As a matter of first impression, CA considered whether a juvenile court retains jurisdiction to enforce restitution orders when the party has turned eighteen and is no longer a minor. The Commonwealth argued that the juvenile court’s inherent powers of contempt and the fifteen year statute of limitations on judgments both prevented the lapse of restitution orders when the juvenile became an adult. CA disagreed, holding that KRS 610.010(13) limits juvenile court jurisdiction to minors.

“A court’s inherent contempt authority … does not confer jurisdiction. It merely arms the court to defend and carry out the jurisdiction it otherwise possesses. Where, as here, that jurisdiction does not extend to adults, neither does the court’s contempt authority.” Further, “nothing about the limitations statute prevents a juvenile court judgment from lapsing for lack of jurisdiction or implies that the General Assembly meant, although it failed to say, that restitution orders were to be excepted from the general rule that juvenile court dispositions lapse when the offender turns eighteen.”

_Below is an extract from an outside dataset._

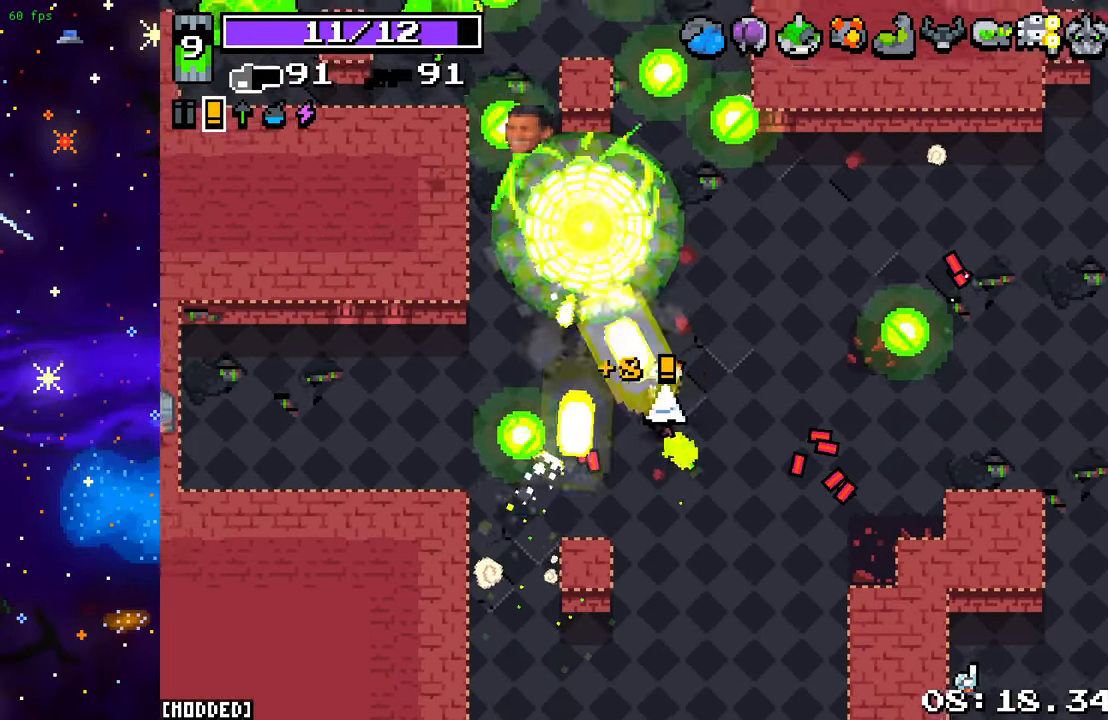
{"buttons": [], "left_stick": "up-left", "right_stick": "up-left", "events": [[17, "left_stick", "right"], [200, "left_stick", "down-right"], [383, "left_stick", "up-right"], [483, "left_stick", "up-left"]]}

CA acknowledged public policy arguments for extending the juvenile court’s jurisdiction to enforce the orders into adulthood, including the need to make victims whole and the likelihood that juveniles will “wait out” their judgments to escape responsibility for same as they become adults. “Although we acknowledge the force of these arguments, the fact remains that it is the General Assembly, not the courts, that determines public policy in this area, and the General Assembly has not fashioned a restitution exception to the general rule terminating juvenile court jurisdiction at eighteen.”